The artist inside Whirley stirred as the cabin came together. Two walls have stained tongue and groove panels assembled to resemble mountains. The accent to their living space is beautiful, but also helps hold heat in the home. In a quest for more refined accents, pictures were hung on some walls, old snowboards on others, and all at the roof angle, as the interior of an a-frame cabin has no distinction between wall and ceiling. Whirley then crafted a Durango Chandelier, made from one antler, hung by chains from the ceiling above the kitchen. Then, he crafted another.

From that moment forward, the evolution of his art really became unique. Whirley laced a mountainscape, wire was introduced to replace string, resulting in added visual texture, and in 2022, at the Big Cottonwood Canyon Flea Market, Whirley sold nearly an entire 10-piece sampling of his work on his first weekend there.

Photo: Jade Whirley

Because of this new side hustle, an unintended result of seeking art for their mountain home, Whirley now sells his pieces at Wild Earth on Park City’s Main Street and at the Park Silly Market every Sunday this summer. 

Whirley enjoys his craft but maintains his current job at Wasatch Excursions as the “On-Mountain Manager,” located at Wasatch Mountain State Park Golf Course, where he trains and guides on his preferred transportation: a snowmobile. Many guests have no idea that many of the safety protocols implemented by Wasatch Excursions are a result of his efforts. Whirley’s goal is to create a memorable, one-of-a-kind adventure, so he and his crew maintain hand-built snowmobile trails complete with tree pruning and trail benching (a process of building up the downhill side of a trail so those traveling it feel more secure traversing a hillside). By changing the routing of the guided snowmobile traffic, those residing in the winter months in Brighton Estates feel more separation from the snowmobile sightseers and noise.

Thanks to his efforts, everyone living in Brighton Estates has quieter mornings and more peaceful afternoons.

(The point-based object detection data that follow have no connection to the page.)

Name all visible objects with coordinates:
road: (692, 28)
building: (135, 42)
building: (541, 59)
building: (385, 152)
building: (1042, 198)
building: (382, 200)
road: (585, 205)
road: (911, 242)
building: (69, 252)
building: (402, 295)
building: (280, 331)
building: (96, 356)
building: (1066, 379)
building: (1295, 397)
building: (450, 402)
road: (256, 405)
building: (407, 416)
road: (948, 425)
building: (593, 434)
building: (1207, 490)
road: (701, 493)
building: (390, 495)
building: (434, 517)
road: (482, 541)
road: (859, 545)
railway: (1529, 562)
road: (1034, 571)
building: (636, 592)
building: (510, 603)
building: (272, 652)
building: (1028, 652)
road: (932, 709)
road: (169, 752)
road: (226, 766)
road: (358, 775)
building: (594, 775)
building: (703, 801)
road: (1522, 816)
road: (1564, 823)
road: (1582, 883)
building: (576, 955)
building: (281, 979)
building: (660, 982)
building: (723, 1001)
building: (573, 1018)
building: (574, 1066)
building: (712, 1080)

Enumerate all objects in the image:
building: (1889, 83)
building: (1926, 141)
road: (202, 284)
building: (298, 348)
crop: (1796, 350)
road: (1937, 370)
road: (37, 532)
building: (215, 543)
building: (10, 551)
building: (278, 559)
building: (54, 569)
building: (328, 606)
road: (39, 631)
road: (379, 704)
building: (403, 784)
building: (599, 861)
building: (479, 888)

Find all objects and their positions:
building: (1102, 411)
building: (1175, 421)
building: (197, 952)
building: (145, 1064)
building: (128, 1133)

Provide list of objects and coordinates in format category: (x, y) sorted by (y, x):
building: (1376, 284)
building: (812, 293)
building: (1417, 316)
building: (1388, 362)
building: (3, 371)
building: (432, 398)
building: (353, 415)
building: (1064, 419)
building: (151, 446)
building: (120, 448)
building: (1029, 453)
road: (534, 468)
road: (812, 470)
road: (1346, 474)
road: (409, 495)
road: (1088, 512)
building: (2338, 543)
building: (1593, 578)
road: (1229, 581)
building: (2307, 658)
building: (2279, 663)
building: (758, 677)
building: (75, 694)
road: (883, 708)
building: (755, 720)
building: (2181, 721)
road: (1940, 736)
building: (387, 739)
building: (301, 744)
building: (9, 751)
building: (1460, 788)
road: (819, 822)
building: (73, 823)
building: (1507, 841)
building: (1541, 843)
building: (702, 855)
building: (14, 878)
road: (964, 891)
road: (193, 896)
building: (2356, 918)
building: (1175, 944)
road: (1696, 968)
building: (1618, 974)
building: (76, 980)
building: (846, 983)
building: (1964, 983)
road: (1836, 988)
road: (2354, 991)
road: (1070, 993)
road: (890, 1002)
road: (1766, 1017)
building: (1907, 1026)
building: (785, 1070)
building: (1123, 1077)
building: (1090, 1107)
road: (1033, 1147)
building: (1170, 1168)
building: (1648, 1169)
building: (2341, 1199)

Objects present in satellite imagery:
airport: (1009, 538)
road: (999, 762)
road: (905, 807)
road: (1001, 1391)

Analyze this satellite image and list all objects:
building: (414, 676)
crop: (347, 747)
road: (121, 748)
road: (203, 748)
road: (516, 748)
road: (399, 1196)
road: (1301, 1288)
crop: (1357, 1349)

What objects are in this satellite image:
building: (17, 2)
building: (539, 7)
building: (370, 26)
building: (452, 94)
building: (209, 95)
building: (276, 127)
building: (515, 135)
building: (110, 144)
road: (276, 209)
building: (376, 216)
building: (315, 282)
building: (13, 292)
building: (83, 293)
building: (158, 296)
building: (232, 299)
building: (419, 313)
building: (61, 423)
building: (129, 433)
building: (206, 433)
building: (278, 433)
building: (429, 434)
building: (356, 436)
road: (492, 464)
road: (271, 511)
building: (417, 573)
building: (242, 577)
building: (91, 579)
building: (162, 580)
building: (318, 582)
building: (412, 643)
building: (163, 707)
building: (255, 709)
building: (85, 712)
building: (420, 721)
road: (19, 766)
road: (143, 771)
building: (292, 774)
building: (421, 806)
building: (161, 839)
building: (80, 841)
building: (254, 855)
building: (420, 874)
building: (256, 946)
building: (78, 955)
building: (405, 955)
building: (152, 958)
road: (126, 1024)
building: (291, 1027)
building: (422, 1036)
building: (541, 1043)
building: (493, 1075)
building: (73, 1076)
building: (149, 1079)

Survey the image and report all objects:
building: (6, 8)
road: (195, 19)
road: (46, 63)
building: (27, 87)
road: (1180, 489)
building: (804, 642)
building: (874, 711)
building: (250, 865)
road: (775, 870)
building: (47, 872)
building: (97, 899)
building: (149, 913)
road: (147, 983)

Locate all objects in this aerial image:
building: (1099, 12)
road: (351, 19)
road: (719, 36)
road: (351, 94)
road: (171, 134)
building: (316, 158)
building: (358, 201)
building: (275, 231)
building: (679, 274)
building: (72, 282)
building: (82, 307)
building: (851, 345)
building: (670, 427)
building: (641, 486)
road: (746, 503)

The “neighborhood roads” are safer for children to play on.

Dernbach is the general manager at Alpine Distilling: Park City Social Aid & Pleasure Club. Owners Rob and Sarah Sargent have been distilling Whiskey and Gin since 2016 near Lush’s Tennessee Barbeque in Silver Creek. The club allows them to showcase their award-winning spirits. Dernbach took the job there in November 2023 as a bartender but quickly filled the manager role. Often, her commute involves a snowmobile ride to a Park City bus stop, where she takes public transportation the rest of the way.

On occasion, Dernbach stays overnight in Park City, waking to the sound of commuters scraping windshields or buses driving by—a stark difference from her mornings at home waking in Brighton Estates. “We wake up to avalanche control bombs,” she says. You get used to those.”

Jade Whirley and Blaire Dernbach have unveiled the realm between survival and refined living. When asked about the experience of coming home from work, they simply reply, “Magical.”

The two represent the kind of people who trace life in the mountains from point to point, satisfying each bend and staying the course until the next turn or event. Like the wire with which Whirley shapes contoured mountains, captivating fish, or the silhouette of the deer from which “found” antlers grew, the ethereal connection between rugged mountain life and refined artistic beauty comes manifest in a single piece.